Ingestion of up to 34 of the tiny magnets – which may look like candy to children – has been reported.
The findings confirm what physicians at the Hospital for Sick Children have suspected: that the ingestion of these dangerous toys has been increasing, with a spike in incidence over the past 3 years, Dr. Rosenfield said.
"What we’re seeing is really an epidemic driven by a new technology," he added.
Supermagnets came into the market in the early 2000s in toys, jewelry, and other novelty items, and they surged in popularity in the late 2000s when they were marketed in the form of novelty desk toys for adults. In the wake of several cases involving multiple magnet ingestion that resulted in a number of cases of pediatric bowel perforation, sepsis, and one death, the U.S. Consumer Product Safety Commission began work in 2012 to set industry safety standards and sought to remove certain supermagnet desk toys from the market. Canada also recently implemented a mandatory recall of some of the products and banned their sale, Dr. Rosenfield said.

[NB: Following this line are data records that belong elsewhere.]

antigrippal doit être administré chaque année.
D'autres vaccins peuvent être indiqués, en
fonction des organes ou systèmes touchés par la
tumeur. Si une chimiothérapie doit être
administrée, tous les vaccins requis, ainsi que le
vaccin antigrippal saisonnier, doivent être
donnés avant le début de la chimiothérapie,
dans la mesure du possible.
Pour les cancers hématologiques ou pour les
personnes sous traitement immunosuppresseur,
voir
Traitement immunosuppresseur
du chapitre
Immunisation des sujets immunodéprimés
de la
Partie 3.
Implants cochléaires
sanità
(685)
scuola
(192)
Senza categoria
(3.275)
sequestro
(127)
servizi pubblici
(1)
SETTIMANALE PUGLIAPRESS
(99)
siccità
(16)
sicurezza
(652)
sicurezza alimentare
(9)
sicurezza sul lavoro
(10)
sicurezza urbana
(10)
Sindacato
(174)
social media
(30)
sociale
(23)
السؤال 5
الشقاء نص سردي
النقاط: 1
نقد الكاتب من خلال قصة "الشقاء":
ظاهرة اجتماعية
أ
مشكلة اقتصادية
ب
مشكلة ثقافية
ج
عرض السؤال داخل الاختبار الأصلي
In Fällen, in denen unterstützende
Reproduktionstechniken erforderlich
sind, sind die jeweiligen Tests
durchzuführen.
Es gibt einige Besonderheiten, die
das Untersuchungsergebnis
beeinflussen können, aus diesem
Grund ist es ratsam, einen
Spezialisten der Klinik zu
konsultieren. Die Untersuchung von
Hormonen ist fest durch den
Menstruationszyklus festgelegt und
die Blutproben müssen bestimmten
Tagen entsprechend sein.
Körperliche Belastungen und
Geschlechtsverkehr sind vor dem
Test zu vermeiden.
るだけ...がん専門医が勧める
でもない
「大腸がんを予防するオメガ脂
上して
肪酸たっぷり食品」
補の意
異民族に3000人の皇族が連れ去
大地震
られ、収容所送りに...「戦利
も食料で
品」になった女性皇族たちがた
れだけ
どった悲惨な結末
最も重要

He applauded the strong stance and action with respect to removing the products from the market but noted that the magnets can still be found in products sold before the recall, raising concerns that ingestion injuries will continue to occur.
Thus, clinicians should be aware of the risk of magnet ingestions and of the potential morbidity associated with ingestion, as well as with the appropriate management of patients who ingest the magnets. Furthermore, given data suggesting that many pediatricians are unaware of the dangers, health organizations should spread the word to physicians, parents, teachers, and the general public about the dangers to help assure that the magnets will be kept away from children, he said.
"These new magnets are vastly more powerful, smaller in size, and seem innocuous – parents just aren’t aware of the potential danger," he said.
Dr. Rosenfield reported having no disclosures.
AT THE AAP NATIONAL CONFERENCE
Major finding: A total of 94 cases of supermagnet ingestion occurred in children between April 1, 2001, and Dec. 21, 2012, at one institution.
Data source: A review of 2,700 ingestion injury cases.
Disclosures: Dr. Rosenfield reported having no disclosures.